Diversification Opportunities for Wingstop and FAT Brands
0.45 | Correlation Coefficient |
Very weak diversification
The 3 months correlation between Wingstop and FAT is 0.45. Overlapping area represents the amount of risk that can be diversified away by holding Wingstop and FAT Brands in the same portfolio, assuming nothing else is changed. The correlation between historical prices or returns on FAT Brands and Wingstop is a relative statistical measure of the degree to which these equity instruments tend to move together. The correlation coefficient measures the extent to which returns on Wingstop are associated (or correlated) with FAT Brands. Values of the correlation coefficient range from -1 to +1, where. The correlation of zero (0) is possible when the price movement of FAT Brands has no effect on the direction of Wingstop i.e., Wingstop and FAT Brands go up and down completely randomly.
Pair Corralation between Wingstop and FAT Brands
Given the investment horizon of 90 days Wingstop is expected to generate 0.54 times more return on investment than FAT Brands. However, Wingstop is 1.85 times less risky than FAT Brands. It trades about 0.07 of its potential returns per unit of risk. FAT Brands is currently generating about 0.02 per unit of risk. If you would invest 14,705 in Wingstop on October 6, 2024 and sell it today you would earn a total of 15,096 from holding Wingstop or generate 102.66% return on investment over 90 days.
Time Period | 3 Months [change] |
Direction | Moves Together |
Strength | Weak |
Accuracy | 100.0% |
Values | Daily Returns |
Wingstop vs. FAT Brands
Performance |
Timeline |
Wingstop |
FAT Brands |
Wingstop and FAT Brands Volatility Contrast
Predicted Return Density |
Returns |
Pair Trading with Wingstop and FAT Brands
The main advantage of trading using opposite Wingstop and FAT Brands positions is that it hedges away some unsystematic risk. Because of two separate transactions, even if Wingstop position performs unexpectedly, FAT Brands can make up some of the losses. Pair trading also minimizes risk from directional movements in the market.

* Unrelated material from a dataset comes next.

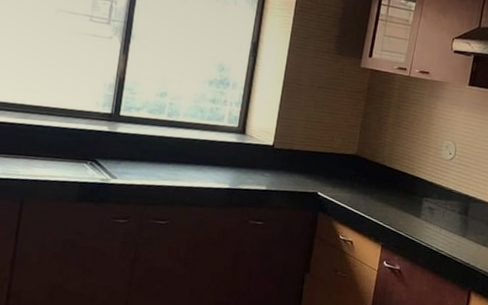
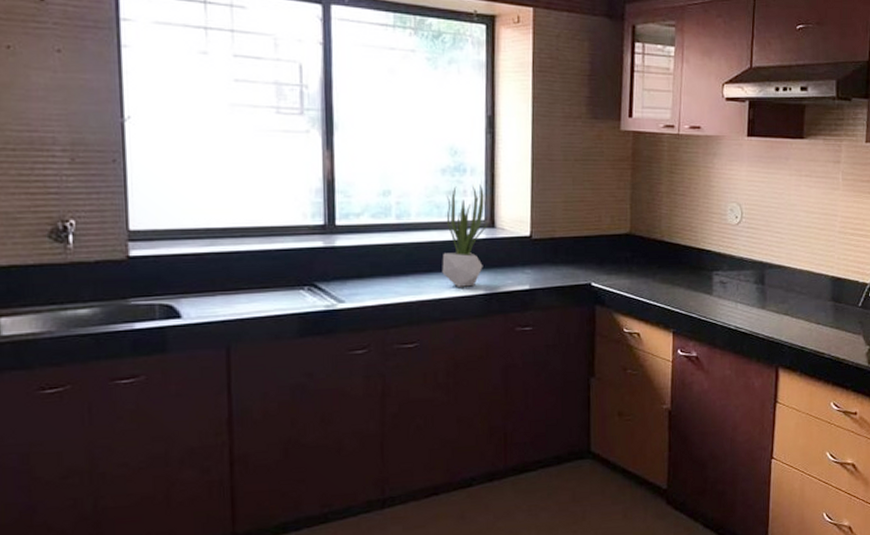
potted plant: none [197,96,241,181] -> present [442,183,489,287]

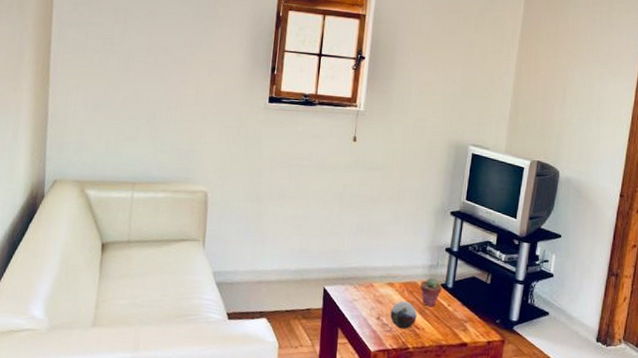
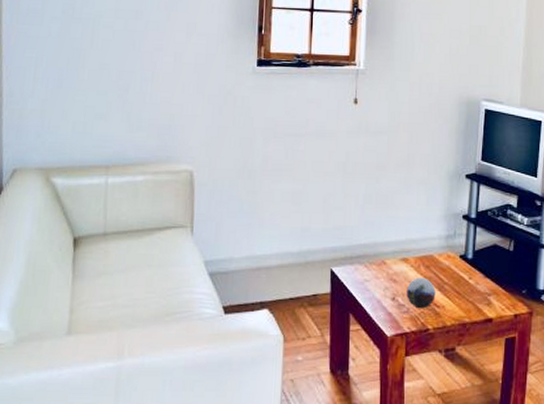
potted succulent: present [420,277,442,307] -> none [437,248,461,282]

For example, if an entire industry or sector drops because of unexpected headlines, the short position in FAT Brands will offset losses from the drop in FAT Brands' long position.Wingstop vs. Chipotle Mexican Grill | Wingstop vs. Dominos Pizza Common | Wingstop vs. Yum Brands | Wingstop vs. The Wendys Co |
FAT Brands vs. FAT Brands | FAT Brands vs. Brinker International | FAT Brands vs. Jack In The | FAT Brands vs. Potbelly Co |
Check out your portfolio center.Note that this page's information should be used as a complementary analysis to find the right mix of equity instruments to add to your existing portfolios or create a brand new portfolio. You can also try the Premium Stories module to follow Macroaxis premium stories from verified contributors across different equity types, categories and coverage scope.